■ Aim of the task:
Please retype the entries below word for word, passing over every picture.

Extracted material section start

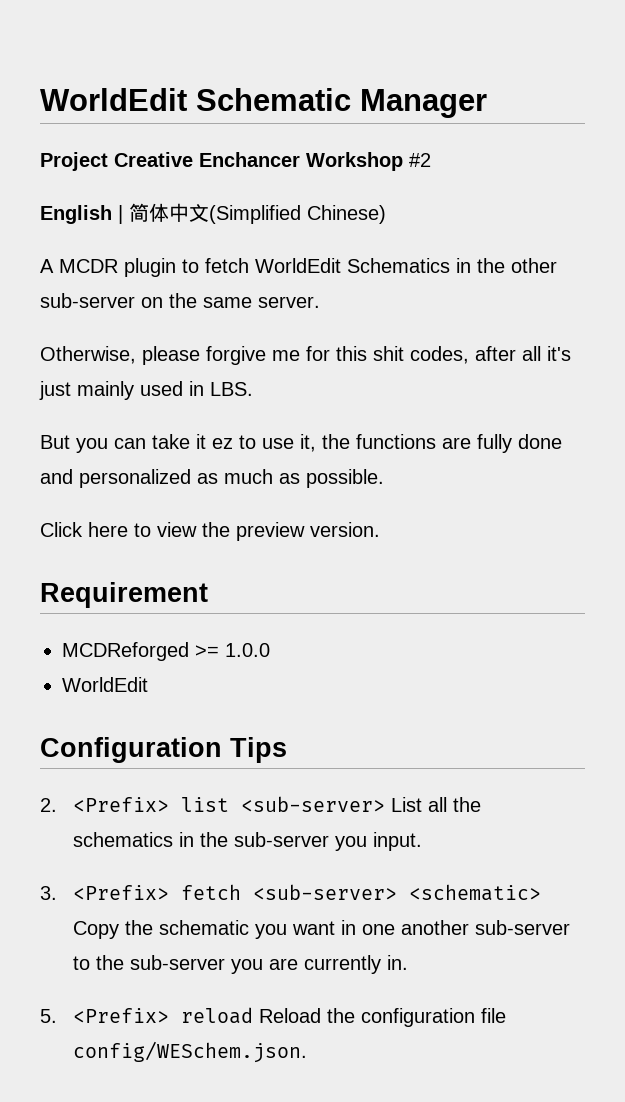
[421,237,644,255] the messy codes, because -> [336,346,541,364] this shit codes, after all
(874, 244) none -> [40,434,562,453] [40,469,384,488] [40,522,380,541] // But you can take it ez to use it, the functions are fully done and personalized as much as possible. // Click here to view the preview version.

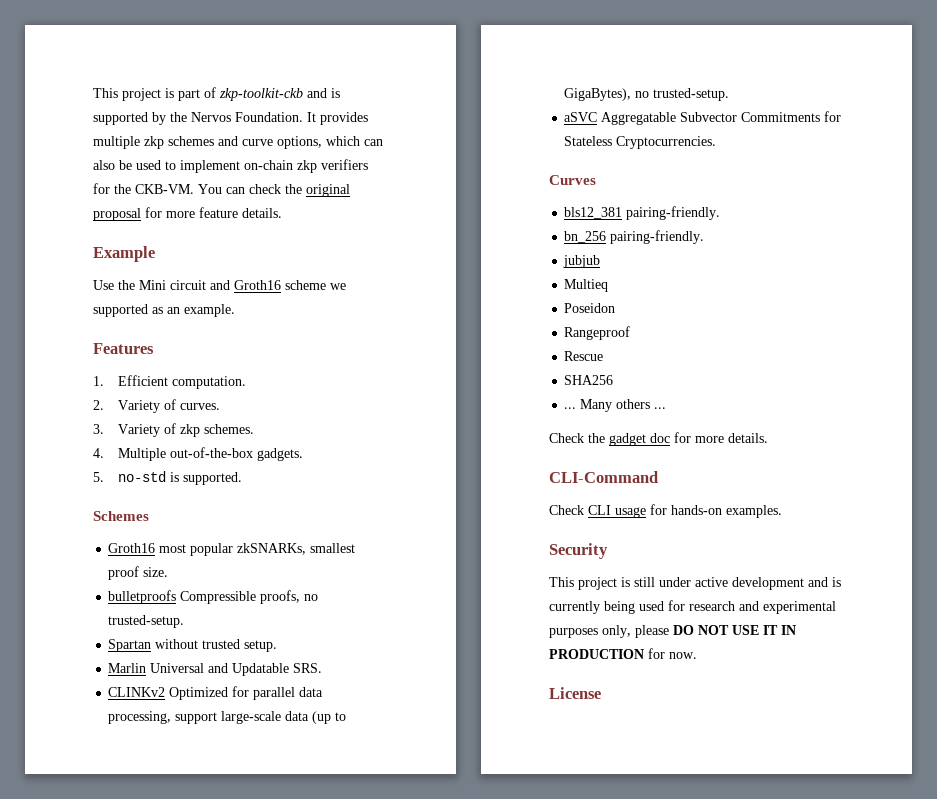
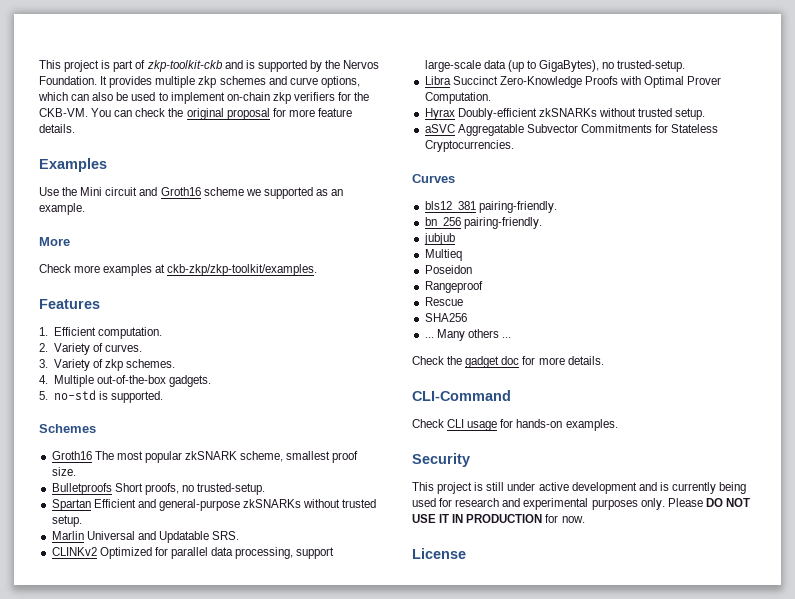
[93,246,155,262] Example -> [39,158,107,172] Examples
(235, 310) none -> [39,237,70,246] [39,264,318,276] // More // Check more examples at ckb-zkp/zkp-toolkit/examples.
(156, 548) none -> [94,451,114,460] The
[237,543,307,555] zkSNARKs, -> [185,451,284,462] zkSNARK scheme,
[108,590,257,604] bulletproofs Compressible -> [51,483,143,495] Bulletproofs Short
(152, 645) none -> [93,499,302,511] Efficient and general-purpose zkSNARKs
(730, 94) none -> [424,76,722,88] [424,92,491,104] [424,108,706,120] // Libra Succinct Zero-Knowledge Proofs with Optimal Prover Computation. // Hyrax Doubly-efficient zkSNARKs without trusted setup.
[602,625,669,638] only, please -> [640,498,703,510] only. Please

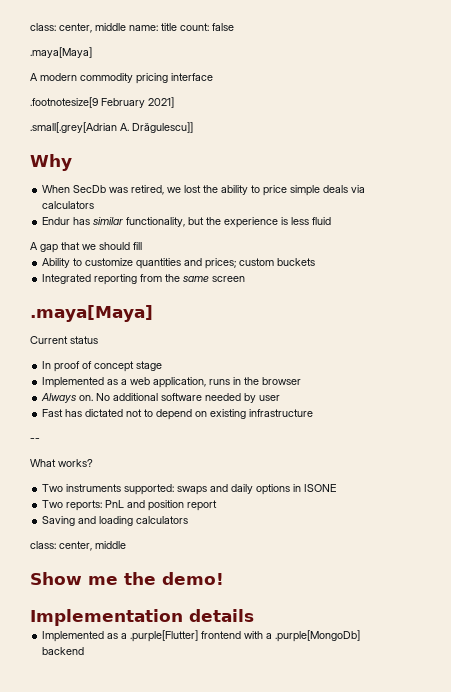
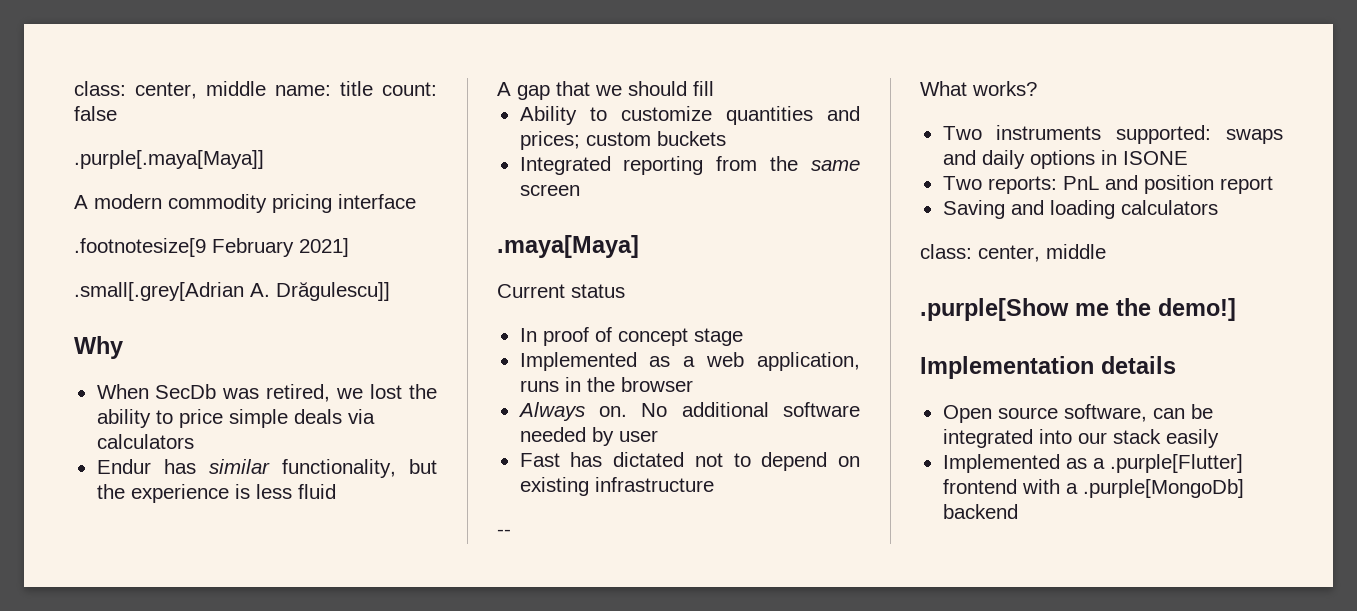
[30,47,92,58] .maya[Maya] -> [74,150,264,169] .purple[.maya[Maya]]
[30,572,82,585] Show -> [920,298,1069,321] .purple[Show
[162,572,224,585] demo! -> [1158,298,1236,321] demo!]
(254, 615) none -> [942,404,1213,423] [942,429,1219,448] // Open source software, can be integrated into our stack easily

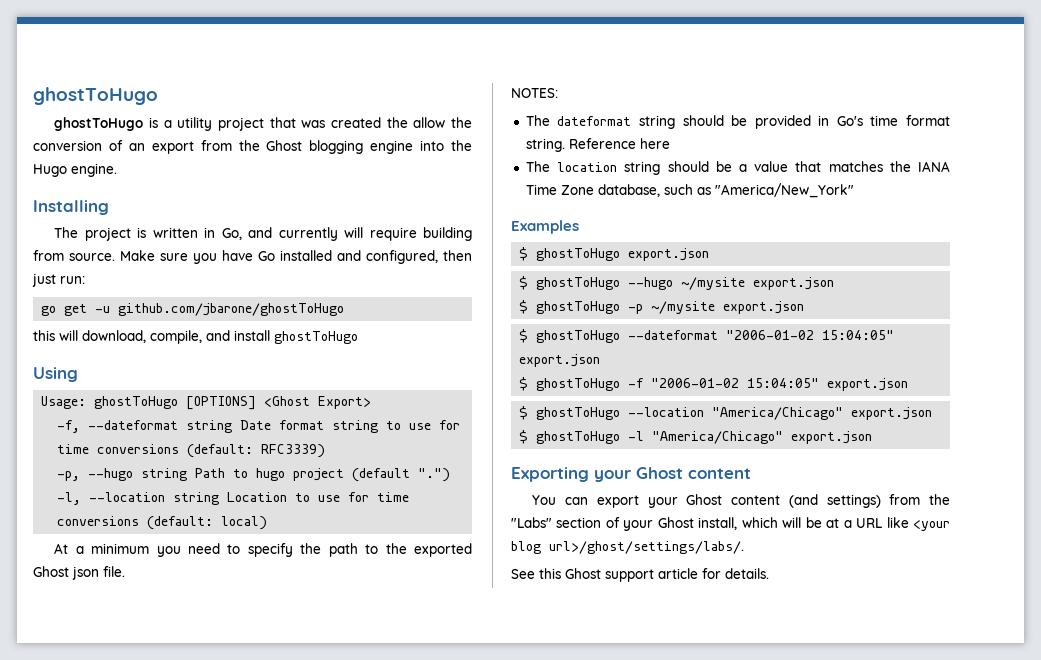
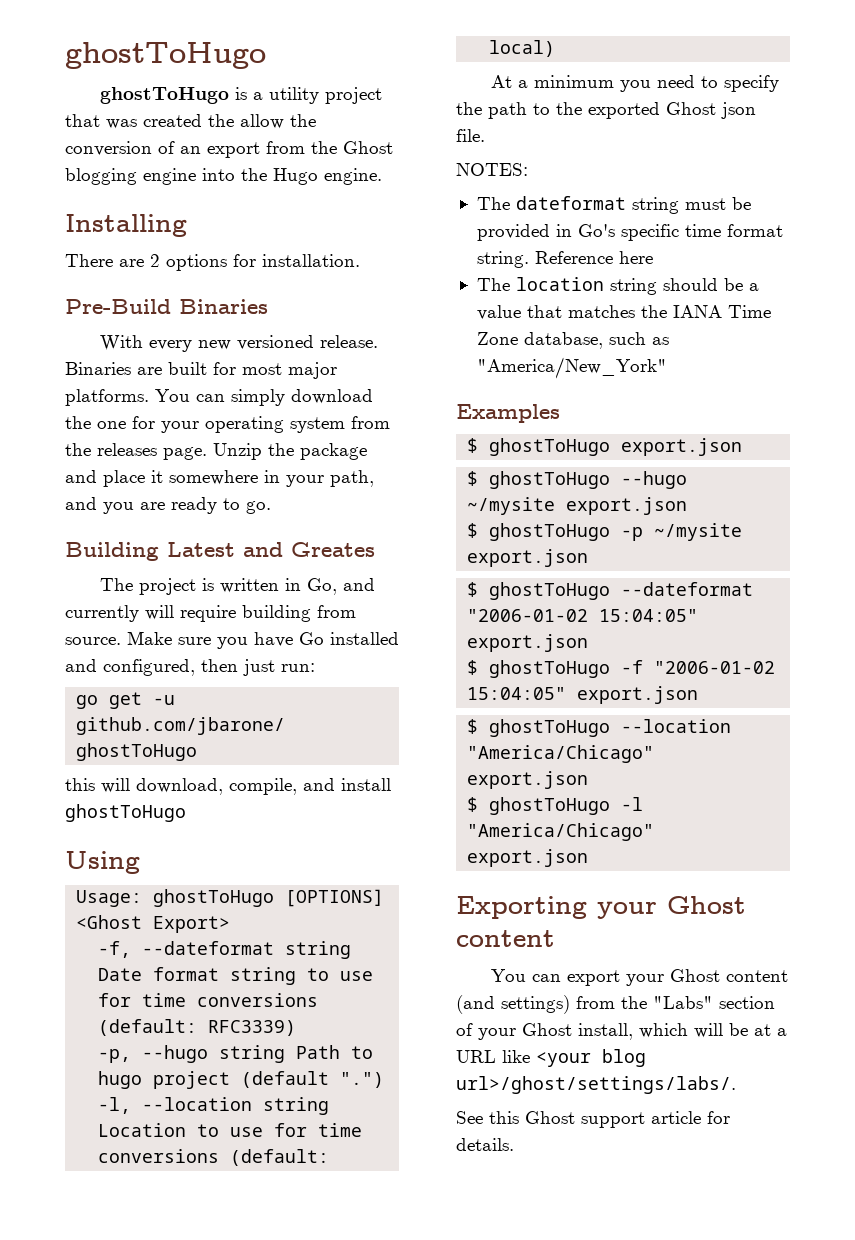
(109, 207) none -> [65,254,360,271] [65,299,268,314] [99,335,378,352] [65,362,337,379] [65,389,373,406] [65,416,390,433] [65,443,367,460] [65,470,374,487] [65,497,271,514] [65,542,375,561] // There are 2 options for installation. // Pre-Build Binaries // With every new versioned release. Binaries are built for most major platforms. You can simply download the one for your operating system from the releases page. Unzip the package and place it somewhere in your path, and you are ready to go. // Building Latest and Greates
[682,115,724,126] should -> [684,198,726,210] must
(863, 121) none -> [620,224,679,241] specific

Extracted material section end

■ Written answer:
[421,237,644,255] the messy codes, because -> [336,346,541,364] this shit codes, after all
(874, 244) none -> [40,434,562,453] [40,469,384,488] [40,522,380,541] // But you can take it ez to use it, the functions are fully done and personalized as much as possible. // Click here to view the preview version.

[93,246,155,262] Example -> [39,158,107,172] Examples
(235, 310) none -> [39,237,70,246] [39,264,318,276] // More // Check more examples at ckb-zkp/zkp-toolkit/examples.
(156, 548) none -> [94,451,114,460] The
[237,543,307,555] zkSNARKs, -> [185,451,284,462] zkSNARK scheme,
[108,590,257,604] bulletproofs Compressible -> [51,483,143,495] Bulletproofs Short
(152, 645) none -> [93,499,302,511] Efficient and general-purpose zkSNARKs
(730, 94) none -> [424,76,722,88] [424,92,491,104] [424,108,706,120] // Libra Succinct Zero-Knowledge Proofs with Optimal Prover Computation. // Hyrax Doubly-efficient zkSNARKs without trusted setup.
[602,625,669,638] only, please -> [640,498,703,510] only. Please

[30,47,92,58] .maya[Maya] -> [74,150,264,169] .purple[.maya[Maya]]
[30,572,82,585] Show -> [920,298,1069,321] .purple[Show
[162,572,224,585] demo! -> [1158,298,1236,321] demo!]
(254, 615) none -> [942,404,1213,423] [942,429,1219,448] // Open source software, can be integrated into our stack easily

(109, 207) none -> [65,254,360,271] [65,299,268,314] [99,335,378,352] [65,362,337,379] [65,389,373,406] [65,416,390,433] [65,443,367,460] [65,470,374,487] [65,497,271,514] [65,542,375,561] // There are 2 options for installation. // Pre-Build Binaries // With every new versioned release. Binaries are built for most major platforms. You can simply download the one for your operating system from the releases page. Unzip the package and place it somewhere in your path, and you are ready to go. // Building Latest and Greates
[682,115,724,126] should -> [684,198,726,210] must
(863, 121) none -> [620,224,679,241] specific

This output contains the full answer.